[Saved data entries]

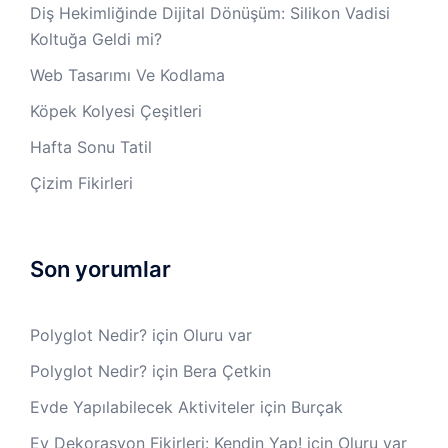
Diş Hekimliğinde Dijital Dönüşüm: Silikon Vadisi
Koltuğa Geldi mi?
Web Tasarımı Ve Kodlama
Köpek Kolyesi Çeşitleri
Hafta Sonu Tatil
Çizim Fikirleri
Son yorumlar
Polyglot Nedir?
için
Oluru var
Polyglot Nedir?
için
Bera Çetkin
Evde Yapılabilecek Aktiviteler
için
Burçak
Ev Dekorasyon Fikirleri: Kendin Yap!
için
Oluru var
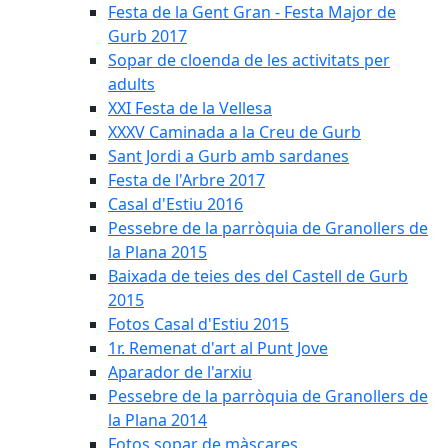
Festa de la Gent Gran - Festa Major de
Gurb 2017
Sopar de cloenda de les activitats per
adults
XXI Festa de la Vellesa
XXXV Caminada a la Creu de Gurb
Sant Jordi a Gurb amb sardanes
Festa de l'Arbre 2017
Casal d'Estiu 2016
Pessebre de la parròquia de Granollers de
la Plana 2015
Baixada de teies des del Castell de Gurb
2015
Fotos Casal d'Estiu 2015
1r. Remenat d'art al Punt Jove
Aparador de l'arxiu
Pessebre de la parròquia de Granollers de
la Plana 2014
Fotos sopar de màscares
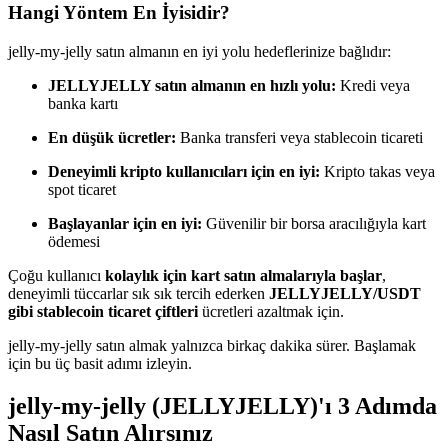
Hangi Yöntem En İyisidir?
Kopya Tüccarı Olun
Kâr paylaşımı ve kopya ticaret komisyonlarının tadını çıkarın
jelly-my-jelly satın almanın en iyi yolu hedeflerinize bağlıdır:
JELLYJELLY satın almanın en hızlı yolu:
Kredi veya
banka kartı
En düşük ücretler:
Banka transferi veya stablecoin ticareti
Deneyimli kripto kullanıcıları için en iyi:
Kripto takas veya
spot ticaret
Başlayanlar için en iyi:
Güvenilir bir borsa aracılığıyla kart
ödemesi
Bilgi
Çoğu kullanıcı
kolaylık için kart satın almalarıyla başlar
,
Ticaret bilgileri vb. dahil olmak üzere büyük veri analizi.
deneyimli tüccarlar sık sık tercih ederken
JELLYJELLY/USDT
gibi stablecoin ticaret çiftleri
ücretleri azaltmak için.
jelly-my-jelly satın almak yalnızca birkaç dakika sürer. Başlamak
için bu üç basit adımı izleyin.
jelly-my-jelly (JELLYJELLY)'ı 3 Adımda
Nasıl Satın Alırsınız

To-do item
Lines in the data that include the word "JELLYJELLY" should all be copied.

Worked solution
JELLYJELLY satın almanın en hızlı yolu:
JELLYJELLY/USDT
jelly-my-jelly (JELLYJELLY)'ı 3 Adımda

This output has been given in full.